DATA FOR THE TASK:
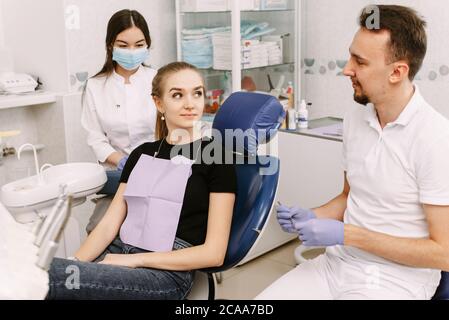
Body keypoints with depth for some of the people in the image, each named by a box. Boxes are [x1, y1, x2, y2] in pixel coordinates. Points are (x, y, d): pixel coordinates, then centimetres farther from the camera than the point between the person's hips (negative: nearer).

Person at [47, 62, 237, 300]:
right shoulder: (142, 154, 16)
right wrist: (73, 265, -10)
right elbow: (109, 223, 9)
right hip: (117, 253, 5)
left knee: (45, 273, -29)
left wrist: (134, 259, -11)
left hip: (169, 271, -5)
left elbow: (214, 253, -6)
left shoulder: (216, 157, -1)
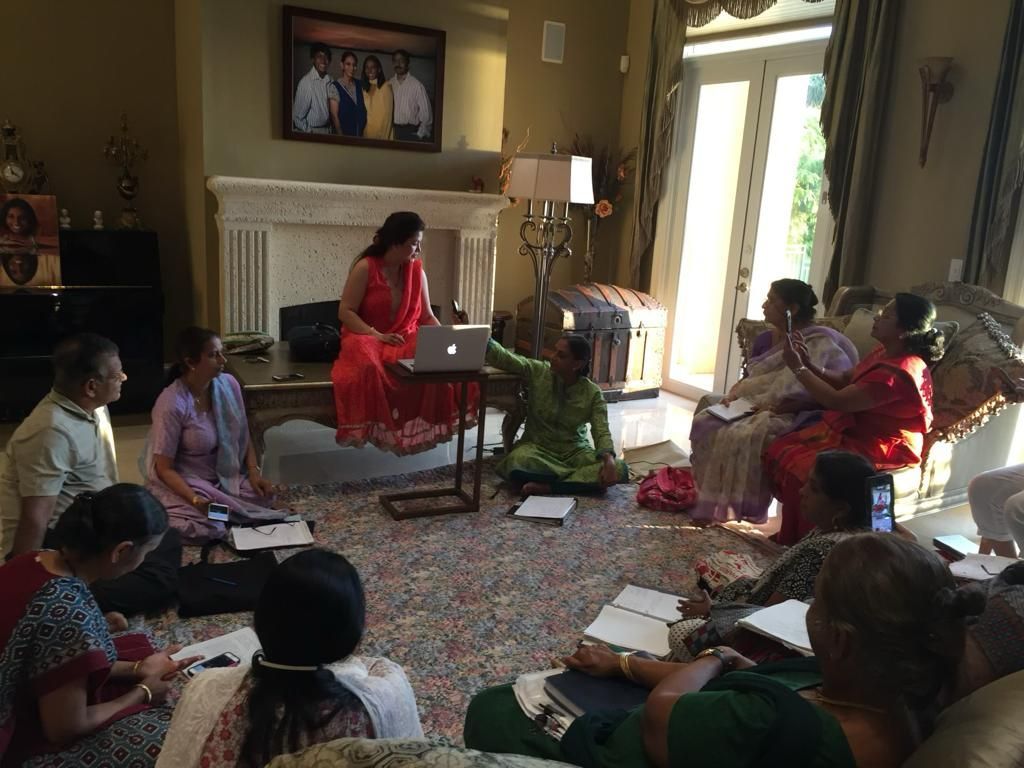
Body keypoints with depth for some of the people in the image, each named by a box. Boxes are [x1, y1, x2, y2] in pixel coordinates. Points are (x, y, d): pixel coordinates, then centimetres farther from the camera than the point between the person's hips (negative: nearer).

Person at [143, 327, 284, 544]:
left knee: (265, 496, -19)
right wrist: (195, 499, -32)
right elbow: (164, 468, -19)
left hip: (226, 475, 5)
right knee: (206, 529, -28)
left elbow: (243, 437, 6)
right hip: (184, 483, -5)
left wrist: (254, 472, -9)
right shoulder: (172, 404, -24)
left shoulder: (229, 384, -7)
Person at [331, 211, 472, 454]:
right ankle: (374, 426, -25)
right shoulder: (366, 267, -9)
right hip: (367, 337, -4)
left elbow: (426, 316, 9)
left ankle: (425, 424, -15)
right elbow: (345, 312, -10)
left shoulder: (417, 270, 5)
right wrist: (376, 335, -23)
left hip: (407, 339, 4)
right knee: (368, 365, -42)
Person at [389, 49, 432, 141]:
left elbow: (425, 113, -5)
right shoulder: (389, 84, 6)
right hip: (394, 131, 3)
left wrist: (420, 135, -7)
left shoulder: (416, 85, -6)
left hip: (411, 132, -3)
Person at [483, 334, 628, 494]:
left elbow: (602, 432, -13)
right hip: (537, 447, -1)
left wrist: (609, 459, -33)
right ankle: (582, 479, -21)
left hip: (574, 451, 1)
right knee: (517, 462, -38)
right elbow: (505, 358, -18)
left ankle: (547, 487, -29)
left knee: (619, 470, -27)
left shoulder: (592, 393, -6)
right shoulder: (538, 372, -6)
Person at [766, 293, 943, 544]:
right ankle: (791, 534, 8)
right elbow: (844, 380, 12)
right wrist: (809, 364, -5)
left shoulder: (896, 372, -28)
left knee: (802, 469, -25)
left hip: (879, 448, -10)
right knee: (779, 449, -4)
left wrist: (798, 368, -18)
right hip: (855, 431, 10)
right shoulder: (887, 353, 4)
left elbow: (836, 401, -26)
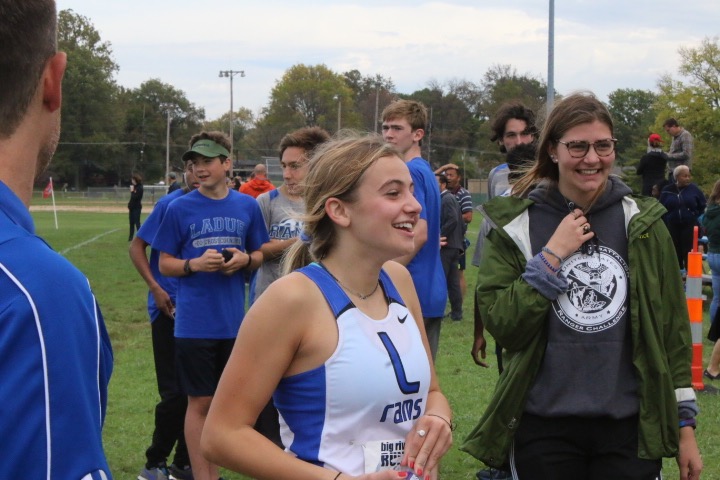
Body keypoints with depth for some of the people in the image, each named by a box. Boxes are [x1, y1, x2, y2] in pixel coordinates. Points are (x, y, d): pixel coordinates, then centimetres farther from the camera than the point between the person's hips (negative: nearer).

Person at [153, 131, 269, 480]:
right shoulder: (180, 208, -3)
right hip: (195, 322, -3)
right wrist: (195, 264, -17)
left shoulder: (247, 206, 4)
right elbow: (165, 264, 1)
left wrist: (245, 260, -8)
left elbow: (259, 255, 13)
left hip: (234, 321, 3)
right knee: (200, 402, 2)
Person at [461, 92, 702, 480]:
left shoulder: (642, 222, 4)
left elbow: (673, 327, 6)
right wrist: (552, 255, -14)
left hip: (631, 429, 1)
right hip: (544, 429, -1)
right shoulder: (515, 225, 0)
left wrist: (685, 424, 4)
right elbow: (501, 324, -8)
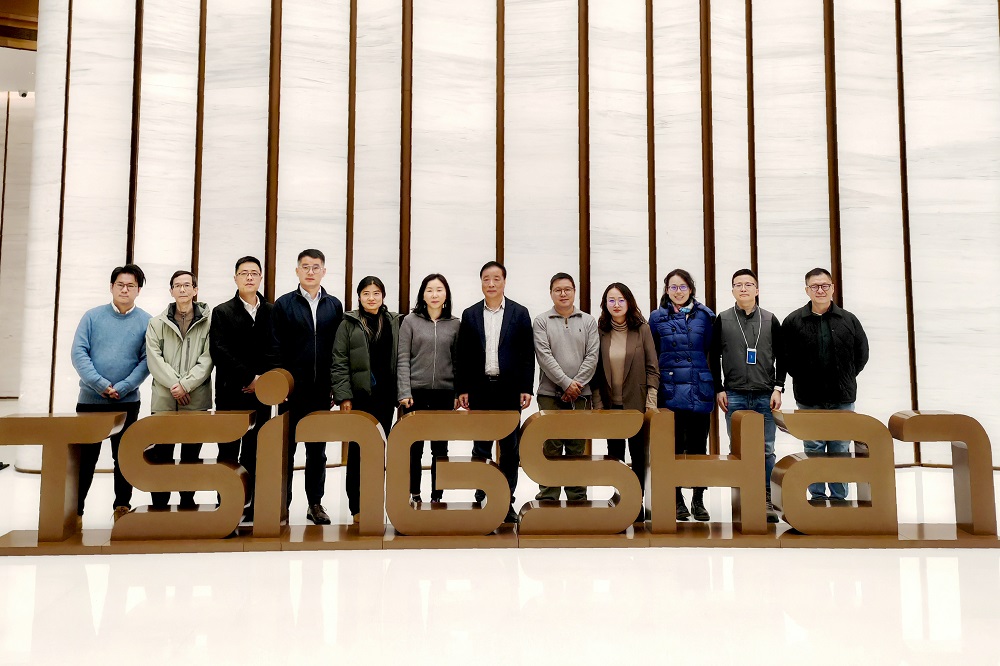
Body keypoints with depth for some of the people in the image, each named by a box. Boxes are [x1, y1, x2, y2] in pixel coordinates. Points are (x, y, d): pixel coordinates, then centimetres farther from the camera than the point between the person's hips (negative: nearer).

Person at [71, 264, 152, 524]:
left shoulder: (146, 322, 1)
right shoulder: (92, 316, 3)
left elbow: (146, 361, -3)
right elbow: (78, 353, -4)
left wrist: (122, 387, -15)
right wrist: (101, 385, -15)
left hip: (127, 402, 0)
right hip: (90, 399, 0)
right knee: (85, 456, 5)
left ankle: (122, 506, 19)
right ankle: (75, 509, 14)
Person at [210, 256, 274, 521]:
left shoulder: (272, 312, 8)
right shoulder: (222, 312, 5)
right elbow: (220, 352, -6)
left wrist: (261, 379, -10)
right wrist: (249, 377, -13)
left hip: (261, 393, 1)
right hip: (230, 393, -1)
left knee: (254, 454, 6)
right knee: (228, 454, 2)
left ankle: (251, 506, 12)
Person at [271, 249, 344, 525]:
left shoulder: (334, 305, 8)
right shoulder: (283, 305, 1)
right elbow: (276, 349, -1)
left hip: (321, 389, 2)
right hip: (293, 389, -2)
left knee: (318, 448, 10)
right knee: (287, 447, 5)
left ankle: (315, 503, 20)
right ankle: (282, 503, 14)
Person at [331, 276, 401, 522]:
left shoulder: (394, 322, 9)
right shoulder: (349, 324, 1)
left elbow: (400, 360, 6)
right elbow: (339, 363, -2)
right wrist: (343, 396, -9)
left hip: (385, 396, 3)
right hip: (359, 395, -3)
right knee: (358, 449, 1)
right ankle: (357, 506, 10)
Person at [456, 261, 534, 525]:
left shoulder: (520, 313, 2)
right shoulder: (470, 314, 6)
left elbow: (528, 354, 1)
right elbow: (463, 355, 6)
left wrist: (526, 389, -5)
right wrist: (462, 389, 1)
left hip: (509, 389, -1)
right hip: (479, 389, 1)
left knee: (510, 448, 5)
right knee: (480, 448, 6)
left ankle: (506, 501, 14)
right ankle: (481, 497, 16)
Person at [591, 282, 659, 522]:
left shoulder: (642, 329, -1)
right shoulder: (599, 331, 2)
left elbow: (652, 367, -1)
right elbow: (596, 369, 4)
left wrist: (651, 402, -7)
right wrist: (597, 403, -1)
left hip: (637, 404, -1)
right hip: (610, 404, 1)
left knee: (639, 454, 7)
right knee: (615, 456, 7)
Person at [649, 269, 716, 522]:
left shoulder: (705, 316, 6)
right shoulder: (657, 318, 6)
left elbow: (713, 352, 7)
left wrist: (715, 386, 2)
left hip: (699, 392, 0)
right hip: (669, 393, 0)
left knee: (697, 446, 6)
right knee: (673, 446, 4)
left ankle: (698, 500, 16)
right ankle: (677, 499, 14)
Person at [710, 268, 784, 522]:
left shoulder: (770, 320, 8)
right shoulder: (722, 320, 5)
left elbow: (781, 357, 9)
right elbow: (713, 358, 6)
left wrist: (778, 388, -1)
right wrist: (719, 390, 0)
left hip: (765, 397, 1)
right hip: (734, 396, -1)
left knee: (766, 450, 2)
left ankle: (766, 501, 10)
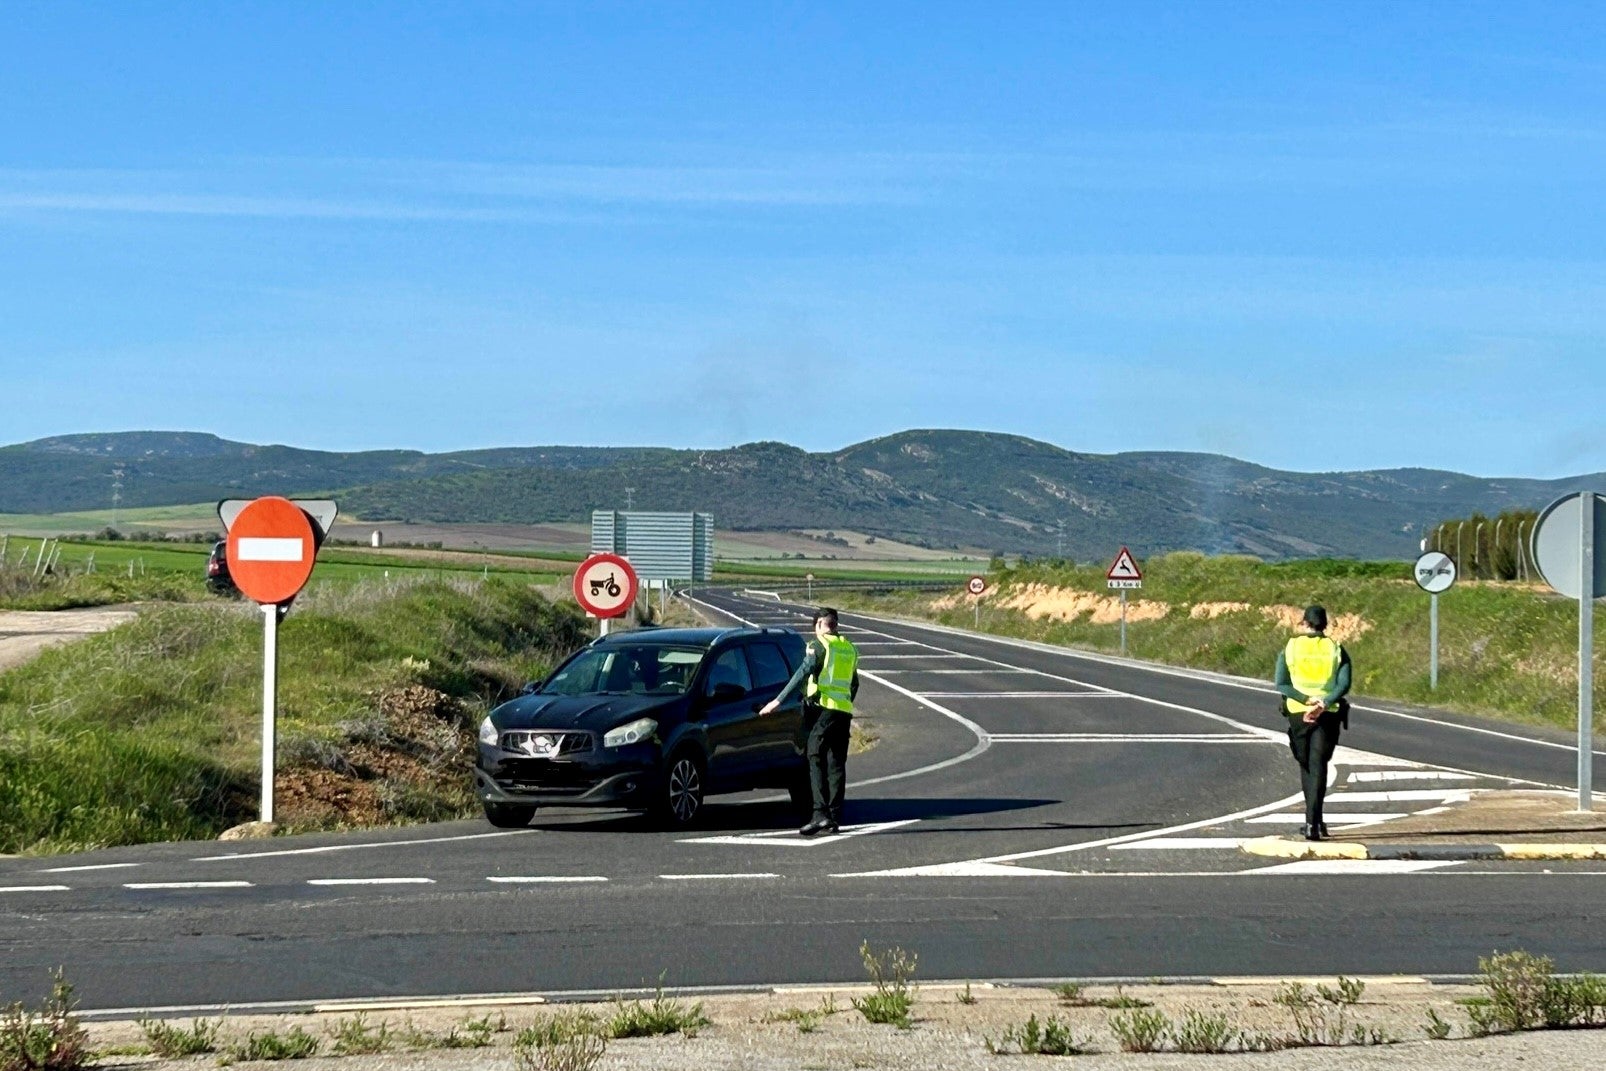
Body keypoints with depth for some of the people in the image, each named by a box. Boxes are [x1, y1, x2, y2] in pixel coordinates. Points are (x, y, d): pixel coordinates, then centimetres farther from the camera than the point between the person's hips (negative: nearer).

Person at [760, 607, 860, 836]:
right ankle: (835, 817, 8)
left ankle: (820, 813, -21)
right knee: (837, 764, 10)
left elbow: (803, 673, -14)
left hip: (823, 708, -7)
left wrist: (778, 700, -16)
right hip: (844, 712, 7)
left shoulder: (818, 645, -3)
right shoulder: (849, 648, 19)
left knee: (816, 760, -8)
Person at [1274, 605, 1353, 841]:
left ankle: (1315, 821, 24)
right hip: (1328, 715, 0)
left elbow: (1281, 684, -7)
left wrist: (1307, 700, -13)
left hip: (1298, 714, 0)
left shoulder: (1290, 648, 3)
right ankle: (1312, 823, -14)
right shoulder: (1336, 650, 3)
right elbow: (1344, 684, -10)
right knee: (1318, 766, -1)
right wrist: (1323, 704, -17)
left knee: (1306, 766, 16)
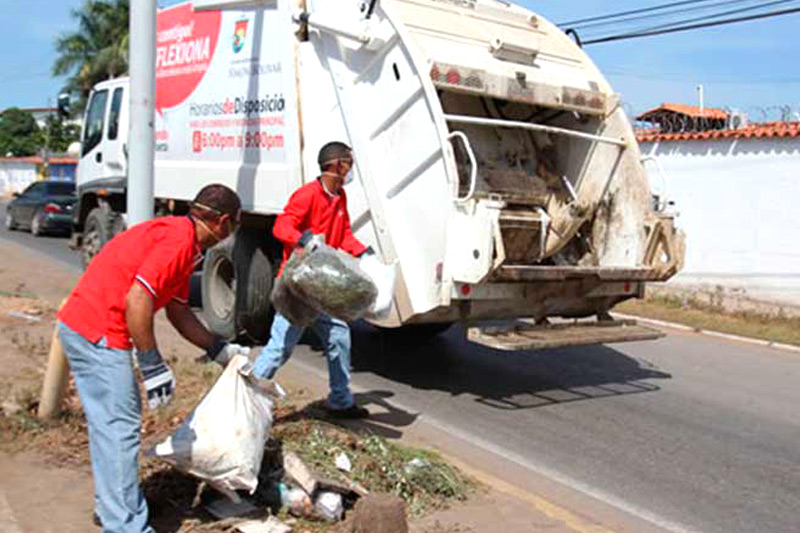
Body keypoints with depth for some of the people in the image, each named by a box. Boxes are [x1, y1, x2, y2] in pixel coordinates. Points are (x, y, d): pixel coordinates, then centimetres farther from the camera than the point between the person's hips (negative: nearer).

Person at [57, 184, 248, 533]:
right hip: (98, 333, -11)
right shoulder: (177, 240, -18)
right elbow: (136, 301, -26)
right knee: (120, 427, -7)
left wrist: (219, 350, 21)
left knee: (110, 423, 19)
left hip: (81, 325, 11)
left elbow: (178, 311, 21)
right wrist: (153, 366, -21)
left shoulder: (185, 243, 14)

TASK GOAL:
Could you repeat everything from the start of the listing down through the line containing "left elbow: (602, 432, -13)", with "wrist" changed to "hand" and nothing else altered, leaving the pictures out?

ANSWER BOX:
Body keypoints with depth for some of the people in the image, each named by a box. Boxes are [x1, y1, x2, y2] in pixel coordinates. Points are (x, y, d): pixel coordinates, then centimetres farther from the camera than the point between the person's hips (negative: nearer).

Person at [47, 62, 237, 300]:
right shoulder: (142, 154, 16)
right hand: (73, 265, -10)
right elbow: (109, 223, 9)
right hip: (117, 253, 5)
left knee: (45, 273, -29)
left hand: (134, 259, -11)
left hip: (169, 271, -5)
left elbow: (214, 253, -6)
left shoulder: (216, 157, -1)
Body keypoints with depth for some of the people in the image, each named by a box. Boxes are [x1, y1, x2, y2] in pixel coordinates. Points are (x, y, d): pixel coordinates, then centimetres farther from the camera than the point between the person's hips (negative: nearer).

Person at [143, 327, 284, 544]:
left knee: (265, 496, -19)
right hand: (195, 499, -32)
right elbow: (164, 468, -19)
left hip: (226, 475, 5)
right knee: (206, 529, -28)
left elbow: (243, 437, 6)
right hip: (184, 483, -5)
left hand: (254, 472, -9)
right shoulder: (172, 404, -24)
left shoulder: (229, 384, -7)
Person at [331, 211, 472, 454]:
right ankle: (374, 426, -25)
right shoulder: (366, 267, -9)
right hip: (367, 337, -4)
left elbow: (426, 316, 9)
left ankle: (425, 424, -15)
right elbow: (345, 312, -10)
left shoulder: (417, 270, 5)
right hand: (376, 335, -23)
left hip: (407, 339, 4)
right knee: (368, 365, -42)
Person at [389, 49, 432, 141]:
left elbow: (425, 113, -5)
right shoulder: (389, 84, 6)
right hip: (394, 131, 3)
left hand: (420, 135, -7)
left shoulder: (416, 85, -6)
left hip: (411, 132, -3)
Person at [483, 334, 628, 494]:
left elbow: (602, 432, -13)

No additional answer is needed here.